Dyke v. Clatsop County

RICHARDSON, P. J.

Petitioner seeks review of LUBA’s affirmance of Clatsop County’s approval of an application by respondent Clatsop Resources, Inc., to operate a solid waste disposal site in a commercial forestry zone. Under the applicable county ordinance provisions, that use is conditional in the zone and its allowance requires an exception to Goal 4 as well as a conditional use permit. On November 9, 1988, the county governing body adopted a resolution (resolution and order 88-11-9) to approve the conditional use permit and a separate ordinance (ordinance 88-11) to take the required goal exception.

Petitioner filed with LUBA a timely notice of intent to appeal, which stated, in material part:

“Notice is hereby given that petitioner intends to appeal that land use decision of respondent entitled: ‘In the matter of a Conditional Use Permit in Clatsop County By Clatsop Resources, Inc., Granting the Application with Conditions and Adopting Certain Findings,’ which became final on November 9, 1988 and which involves the approval of an exception to Goal 4 and a conditional use request by Clatsop Resources, Inc., to develop and operate a solid waste landfill on a 160-acre site in forest resource lands.”

LUBA concluded that it could not reach the merits of petitioner’s assignment challenging the exception, because it construed his notice of intent to appeal as designating only the conditional use permit as the decision appealed from.1 The decisive issue is whether the two county actions comprised a single land use decision for purposes of an appeal to LUBA and whether LUBA therefore had jurisdiction over the goal exception, even if petitioner’s notice did designate only the granting of the conditional use permit as the subject of the appeal.2 We conclude that the answer is yes and reverse.

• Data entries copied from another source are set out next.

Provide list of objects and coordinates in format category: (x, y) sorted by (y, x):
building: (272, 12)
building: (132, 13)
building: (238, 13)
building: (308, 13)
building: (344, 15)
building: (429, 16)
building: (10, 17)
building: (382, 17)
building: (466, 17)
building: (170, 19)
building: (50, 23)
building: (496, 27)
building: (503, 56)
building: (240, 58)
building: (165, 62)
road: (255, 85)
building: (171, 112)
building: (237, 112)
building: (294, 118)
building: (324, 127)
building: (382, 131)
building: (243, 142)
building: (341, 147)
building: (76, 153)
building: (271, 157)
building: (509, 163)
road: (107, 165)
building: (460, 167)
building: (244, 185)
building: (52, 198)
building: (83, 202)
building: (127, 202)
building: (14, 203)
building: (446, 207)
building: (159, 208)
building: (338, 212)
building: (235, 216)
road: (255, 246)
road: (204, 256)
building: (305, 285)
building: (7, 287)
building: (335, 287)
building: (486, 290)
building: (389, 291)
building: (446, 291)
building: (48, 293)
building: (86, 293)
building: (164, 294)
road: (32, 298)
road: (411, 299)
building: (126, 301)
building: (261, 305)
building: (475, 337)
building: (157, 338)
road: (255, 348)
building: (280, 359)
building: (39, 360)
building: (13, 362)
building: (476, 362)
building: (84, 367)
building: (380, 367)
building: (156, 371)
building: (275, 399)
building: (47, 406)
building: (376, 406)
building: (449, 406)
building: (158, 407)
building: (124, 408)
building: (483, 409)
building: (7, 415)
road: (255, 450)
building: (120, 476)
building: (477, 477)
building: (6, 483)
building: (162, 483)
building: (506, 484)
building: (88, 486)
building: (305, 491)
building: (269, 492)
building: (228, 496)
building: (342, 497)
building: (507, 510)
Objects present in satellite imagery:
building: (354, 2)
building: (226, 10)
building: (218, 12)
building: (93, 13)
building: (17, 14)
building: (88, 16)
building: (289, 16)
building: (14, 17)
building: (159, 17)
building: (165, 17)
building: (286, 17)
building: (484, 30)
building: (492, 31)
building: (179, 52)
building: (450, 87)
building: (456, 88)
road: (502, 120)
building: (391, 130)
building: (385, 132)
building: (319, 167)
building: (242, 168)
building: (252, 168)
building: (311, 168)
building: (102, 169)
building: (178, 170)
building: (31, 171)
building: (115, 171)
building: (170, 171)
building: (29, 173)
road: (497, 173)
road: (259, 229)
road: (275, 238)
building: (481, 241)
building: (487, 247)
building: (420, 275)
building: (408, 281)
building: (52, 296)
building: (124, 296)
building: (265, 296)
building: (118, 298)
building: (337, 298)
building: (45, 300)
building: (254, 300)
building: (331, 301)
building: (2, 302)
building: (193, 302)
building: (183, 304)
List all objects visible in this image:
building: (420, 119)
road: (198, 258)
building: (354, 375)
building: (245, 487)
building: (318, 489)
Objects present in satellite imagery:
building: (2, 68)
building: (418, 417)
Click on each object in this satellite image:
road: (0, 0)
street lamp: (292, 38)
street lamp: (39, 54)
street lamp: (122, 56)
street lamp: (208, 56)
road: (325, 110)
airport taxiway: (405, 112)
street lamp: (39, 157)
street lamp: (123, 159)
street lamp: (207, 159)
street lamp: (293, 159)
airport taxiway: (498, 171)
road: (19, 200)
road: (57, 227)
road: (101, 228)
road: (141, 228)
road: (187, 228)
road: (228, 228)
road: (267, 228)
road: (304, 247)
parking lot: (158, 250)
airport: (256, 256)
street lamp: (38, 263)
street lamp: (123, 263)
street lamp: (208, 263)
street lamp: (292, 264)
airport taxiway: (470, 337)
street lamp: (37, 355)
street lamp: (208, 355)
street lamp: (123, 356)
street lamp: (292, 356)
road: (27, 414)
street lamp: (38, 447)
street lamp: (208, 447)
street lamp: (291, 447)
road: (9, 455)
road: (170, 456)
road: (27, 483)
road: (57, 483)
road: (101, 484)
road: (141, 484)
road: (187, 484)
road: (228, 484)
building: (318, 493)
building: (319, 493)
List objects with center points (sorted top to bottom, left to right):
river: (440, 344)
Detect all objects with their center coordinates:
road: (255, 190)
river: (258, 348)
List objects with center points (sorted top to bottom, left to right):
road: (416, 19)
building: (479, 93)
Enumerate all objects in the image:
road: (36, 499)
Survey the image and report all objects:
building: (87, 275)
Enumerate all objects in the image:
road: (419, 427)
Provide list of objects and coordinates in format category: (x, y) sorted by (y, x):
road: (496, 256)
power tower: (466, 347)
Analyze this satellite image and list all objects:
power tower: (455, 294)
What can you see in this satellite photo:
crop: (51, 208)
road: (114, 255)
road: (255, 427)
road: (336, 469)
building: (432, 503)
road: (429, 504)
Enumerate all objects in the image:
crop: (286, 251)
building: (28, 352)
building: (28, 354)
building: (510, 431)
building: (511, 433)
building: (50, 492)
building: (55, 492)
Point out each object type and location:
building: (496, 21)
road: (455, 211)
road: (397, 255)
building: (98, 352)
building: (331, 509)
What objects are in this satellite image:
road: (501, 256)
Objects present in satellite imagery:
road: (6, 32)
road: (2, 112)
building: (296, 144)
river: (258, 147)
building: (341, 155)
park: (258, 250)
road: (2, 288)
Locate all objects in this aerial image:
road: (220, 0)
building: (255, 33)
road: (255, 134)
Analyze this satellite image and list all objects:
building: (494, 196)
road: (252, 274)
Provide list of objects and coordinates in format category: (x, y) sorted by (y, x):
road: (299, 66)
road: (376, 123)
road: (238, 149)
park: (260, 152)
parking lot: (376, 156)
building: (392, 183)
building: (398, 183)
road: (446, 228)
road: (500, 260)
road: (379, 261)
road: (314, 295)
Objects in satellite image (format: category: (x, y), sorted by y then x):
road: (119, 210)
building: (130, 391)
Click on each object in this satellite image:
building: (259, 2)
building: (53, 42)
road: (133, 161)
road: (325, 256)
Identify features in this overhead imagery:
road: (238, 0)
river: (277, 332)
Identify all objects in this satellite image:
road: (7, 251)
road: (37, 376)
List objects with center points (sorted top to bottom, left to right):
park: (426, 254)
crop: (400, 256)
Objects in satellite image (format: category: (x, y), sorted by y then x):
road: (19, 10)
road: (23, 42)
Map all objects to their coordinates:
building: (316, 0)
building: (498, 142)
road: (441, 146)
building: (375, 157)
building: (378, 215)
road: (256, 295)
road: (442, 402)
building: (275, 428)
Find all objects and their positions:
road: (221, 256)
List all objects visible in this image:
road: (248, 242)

LUBA noted that, “[i]n acting on. requests for land use approval, local governments may do so in a single decision *73or in more than one decision.” LUBA equated the number of decisions made with the number of enactments promulgated. That might often be a correct equation; however, we do not agree that it is when, as here, the subject of one enactment is a required component of a decision that is finalized in another. The exception was a necessary part of the decision to allow the conditional use. The fact that the county memorialized the two requirements for the decision separately did not convert it into two sepárate decisions.3 Petitioner’s notice was sufficient to give LUBA jurisdiction over his assignment challenging the exception.

Reversed and remanded for reconsideration of petitioner’s first assignment of error; otherwise affirmed.

LUBA did address the merits of a second assignment, relating to the allowance of the conditional use permit, and rejected it. Petitioner does not assign error to that ruling.

Petitioner does not agree with LUBA that the notice should not be construed as identifying the exception as well as the conditional use permit. See Knight v. City of Coos Bay, 15 Or LUBA 122 (1986). We need not reach that question.

The apparent reason for the bifurcated action was that the exception was taken through a comprehensive plan amendment; the county normally acts by ordinance in amending its plan and by resolution and order in making other land use decisions.

It does not necessarily follow from our holding that a notice that designated only the exception would have been sufficient to invoke jurisdiction over the conditional use permit. Although the county ordinance requires an exception as part of the conditional use permit decision, there is no converse requirement.